So often, I watch anime where the main characters are children, because that’s just the nature of the beast. Anime caters to a younger audience, so the protagonists tend to skew on the younger side of the age spectrum. Just to mix things up, however, let’s watch a couple of shows starring adults — working adults with responsibilities.
First up, we have Pardon the Intrusion, I’m Home! Rinko Nakama, a young office worker, has built a shrine to her favorite anime series out of her own home. She loves anime so much that if she doesn’t get enough of it the previous night, she’ll become a zombie at work. Lately, however, one of her neighbors will rudely slam on the wall if she watches anything other than Bunny and Cat Club, an in-universe show starring… well, a bunny and a cat. So… just wear headphones for the time being? Move your TV to the other side of the room? Complain to the apartment manager about your belligerent neighbor? Nah, all of those choices are too sensible. All of those choices are too adult for this adult working woman.
So instead, Rinko mopes around until she catches the notice of Akito, her other neighbor. Akito is a kind, bespectacled young man. Not only does he check up on her, he brings her tea and is even willing to confront the jackass next door. But this is where the show jumps the shark and loses me. I know, I know, it’s just the first episode, but get a load of this. The rude neighbor is such an asshole that he literally destroys the wall separating his apartment from Rinko’s. Time to get him arrested for property damage, right? At the very least, he needs to get his ass evicted. But no, Rinko quickly identifies the asshole as none other than Haruma Usada, the creator of her favorite anime series. In that case, we can’t get him in trouble! What about my animayz?! Also, that broken wall is coming out of her security deposit.

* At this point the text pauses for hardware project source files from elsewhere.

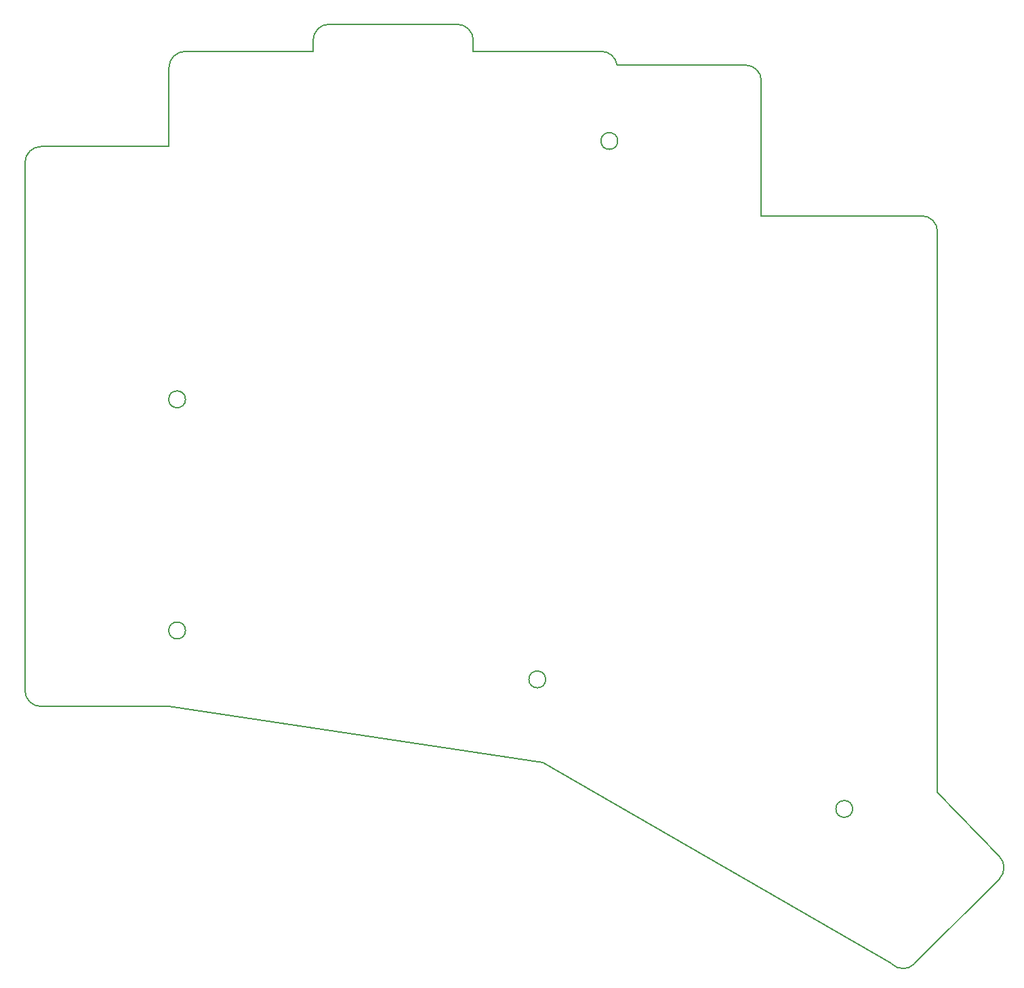
<source format=gbr>
G04 #@! TF.GenerationSoftware,KiCad,Pcbnew,5.1.5+dfsg1-2build2*
G04 #@! TF.CreationDate,2024-05-28T11:23:47+00:00*
G04 #@! TF.ProjectId,bottom_plate,626f7474-6f6d-45f7-906c-6174652e6b69,0.3*
G04 #@! TF.SameCoordinates,Original*
G04 #@! TF.FileFunction,Profile,NP*
%FSLAX46Y46*%
G04 Gerber Fmt 4.6, Leading zero omitted, Abs format (unit mm)*
G04 Created by KiCad (PCBNEW 5.1.5+dfsg1-2build2) date 2024-05-28 11:23:47*
%MOMM*%
%LPD*%
G04 APERTURE LIST*
G04 #@! TA.AperFunction,Profile*
%ADD10C,0.150000*%
G04 #@! TD*
G04 APERTURE END LIST*
D10*
X-8000000Y-9500000D02*
X8000000Y-9500000D01*
X-10000000Y-7500000D02*
X-10000000Y58500000D01*
X-8000000Y-9500000D02*
G75*
G02X-10000000Y-7500000I0J2000000D01*
G01*
X8000000Y60500000D02*
X-8000000Y60500000D01*
X-10000000Y58500000D02*
G75*
G02X-8000000Y60500000I2000000J0D01*
G01*
X26000000Y72400000D02*
X10000000Y72400000D01*
X8000000Y70400000D02*
G75*
G02X10000000Y72400000I2000000J0D01*
G01*
X8000000Y70400000D02*
X8000000Y60500000D01*
X46000000Y72400000D02*
X46000000Y73800000D01*
X44000000Y75800000D02*
G75*
G02X46000000Y73800000I0J-2000000D01*
G01*
X44000000Y75800000D02*
X28000000Y75800000D01*
X26000000Y73800000D02*
G75*
G02X28000000Y75800000I2000000J0D01*
G01*
X26000000Y73800000D02*
X26000000Y72400000D01*
X62000000Y72400000D02*
G75*
G02X63977391Y70699872I0J-2000000D01*
G01*
X62000000Y72400000D02*
X46000000Y72400000D01*
X82000000Y51850000D02*
X82000000Y68700000D01*
X80000000Y70700000D02*
G75*
G02X82000000Y68700000I0J-2000000D01*
G01*
X80000000Y70700000D02*
X64000000Y70700000D01*
X63977391Y70699872D02*
G75*
G02X64000000Y70700000I22609J-1999872D01*
G01*
X101117258Y-41686664D02*
G75*
G02X98288831Y-41686665I-1414214J1414213D01*
G01*
X101117258Y-41686665D02*
X111723860Y-31080063D01*
X111723859Y-28251637D02*
G75*
G02X111723859Y-31080063I-1414213J-1414213D01*
G01*
X104000000Y-20208734D02*
X111723860Y-28251636D01*
X98288831Y-41686665D02*
X54707107Y-16524745D01*
X54707107Y-16524745D02*
X8000000Y-9500000D01*
X104000000Y-20208734D02*
X104000000Y49850000D01*
X102000000Y51850000D02*
G75*
G02X104000000Y49850000I0J-2000000D01*
G01*
X102000000Y51850000D02*
X82000000Y51850000D01*
X10050000Y28900000D02*
G75*
G03X10050000Y28900000I-1050000J0D01*
G01*
X10050000Y0D02*
G75*
G03X10050000Y0I-1050000J0D01*
G01*
X64050000Y61200000D02*
G75*
G03X64050000Y61200000I-1050000J0D01*
G01*
X55050000Y-6120000D02*
G75*
G03X55050000Y-6120000I-1050000J0D01*
G01*
X93399134Y-22311939D02*
G75*
G03X93399134Y-22311939I-1050000J0D01*
G01*
M02*

</source>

So begins the whacky relationship between these three neighbors! So whacky that Rinko wakes up one day to find Haruma in her bed, demanding that she wake up and make him food… which she happily obliges. Aw, boo hoo, grown ass man is so busy that he has no time to feed himself. Come on, be for real. You can’t seriously tolerate someone this pathetic just because they make your favorite anime (then again, Harry Potter…). Haruma then proceeds to pass out in Rinko’s apartment. Is this ragebait? Is this honestly ragebait? Don’t tell me this is supposed to be a love comedy between a nice but kinda boring dude and a complete and utter loser? Why is this even a choice? You don’t have to pick the boring guy, but definitely don’t pick the guy violent enough to destroy a wall! Two walls, actually, ’cause god forbid Rinko watch other shows in someone else’s home. I side-eye people who merely throw their controllers during a rough gaming session, much less destroy a wall. Either they’re in complete control and they choose to be violent, or they have lapses of self-control, which is just as scary. Those broken walls could be Rinko’s face one day. Welp, so much for putting the adult in working adult.
Our next show is MARRIAGETOXIN. Hikaru, an assassin from the Poison Clan, has no plans to get married. In fact, he’s honestly quite frigid with the ladies. Unfortunately, if he doesn’t find a wife soon, the family will force his younger sister Akari to pump out babies. The bloodline must continue and all that nonsense. Not only is this not something that she wants, she’s also a lesbian in an established relationship. So yeah… kinda messed up. But I mean, we’re dealing with assassins, so you can’t exactly expect these people to be normal. But hey, queer couples can still have babies in this day and age! What about in vitro fertilization?! Well, this never comes up. Plus, I hope this isn’t just some ploy to trick Hikaru into finding a partner. I know nothing about Akari, so I can’t rule out the possibility that she might be in cahoots with the rest of the family. I mean, she did plant the suggestion…
At first, Hikaru proposes to Mei, one of his targets. Mei is a swindler so attractive that he — that’s right, our target’s a crossdresser — even manages to catch Hikaru’s attention. Our protagonist normally has no reaction to beautiful women hanging all over him, but somehow, one glance of Mei from a distance was enough to get our professional killer to run into a wall. But Mei turns down the proposal, and who could blame him? Who in their right mind would marry a complete stranger who, seconds ago, was just trying to kill you? Instead, Mei offers to coach Hikaru in the art of wooing others. A swindler’s gotta be pretty good at that right? Unfortunately, Hikaru is predictably a numbskull when it comes to dating, so we’re going to have all the predictable growing pains. Bro can’t even smile normally (he’s just like me fr fr…).
Going into this show, I thought Hikaru and Mei were going to end up together. And hell, they very well might still do that. So what are we doing? Just wasting time watching this guy date around until he eventually realizes that he’s gay for Mei? Cut to the chase! His sister is already queer, so he might be too! I mean, I’ve never seen someone be so squeamish around a naked man, especially in a culture where communal bathing is a common and accepted occurrence. Hikaru overreacting to Mei doesn’t prove anything, but…
Memes aside, I can’t help but feel like this is just another “will they, won’t they” show but with extra steps. You can already see Hikaru winning Mei over bit by bit. So again, let’s just cut to the chase.